HSBC was given warning after warning. An HSBC employee charged with detecting money-laundering blew the whistle to the FBI. Nothing. This gives the lie, once again, that businesses can be left to regulate themselves. 

And, not to sound like a blood-and-guts conservative, but, without the death penalty (prosecutions, jail time) there is no deterrent. We now have, according to our own government, "an unarrestable class" of banksters who are too socially and economically important to prosecute. To which I say: destroy away!  Off with their heads!  After all, isn't "creative destruction" what free enterprise is all about?  


How HSBC hooked up with drug traffickers and terrorists. And got away with it
By Matt Taibbi
February 14, 2013 | Rolling Stone

Thursday, January 10, 2013

Basel III: TBTF banks drag us back to the brink

(HT: Vern).  I don't pretend to get this 100%. But here's the upshot: the evil TBTF banks have successfully lobbied for lower liquidity (i.e. cash) requirements from the international "Basel III" Committee on Banking Supervision. Specifically, the banksters have been fighting to include riskier (read: shittier) securities in the numerator of the so-called Liquidity Coverage Ratio that banking regulators use to assess the riskiness of a bank.

Why is liquidity important, and why are the mega-banks lobbying to lower the liquidity requirements? Because the 2007-08 financial crisis started with the collapse of AIG, which in turn caused a run on banks when they couldn't honor their deposits and pay their creditors (because AIG was supposed to "insure" the banks' riskier investments that were a toxic house of cards). In other words, everybody everywhere had a shortage of cash simultaneously, leading us to near-collapse of the global financial system... until the U.S. Treasury, Federal Reserve and other central banks stepped in with huge amounts of free cash for the banks, which continues to this day.

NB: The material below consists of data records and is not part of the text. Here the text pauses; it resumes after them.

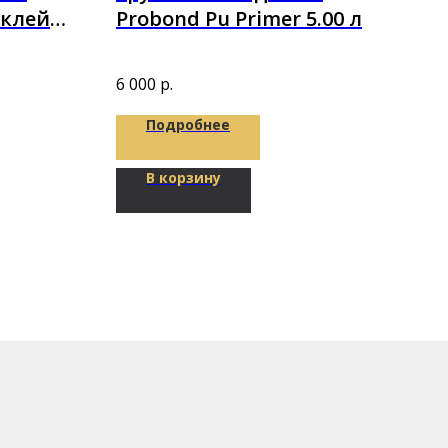
 клей
Probond Pu Primer 5.00 л
Бере
K 10кг
парк
1 20
6 000
р.
Подробнее
В корзину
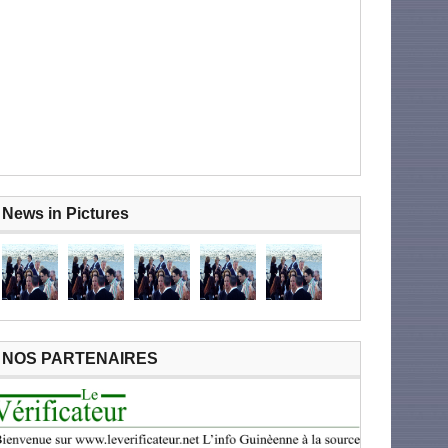
News in Pictures
NOS PARTENAIRES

So... now older and wiser, our banking regulators were supposed to pass Basel III reforms to prevent this from happening again... but the banksters and their lobbyists are patient and persistent, and have continued pushing to restore risk, since the only way they can make huge profits for themselves at our expense is through huge amounts of leverage (i.e. using borrowed money to buy assets and securities).  

I know it's tempting to let your eyes glaze over and ignore this stuff, or just buy into the myth that "irresponsible borrowers" and the FMs caused the Great Recession, but you really need to pay attention and tell your Congressmen that you care about banking supervision.  The mere fact that they (the banksters) care about this and spend $ billions to prove it, while you and I are silent, puts them at a huge advantage.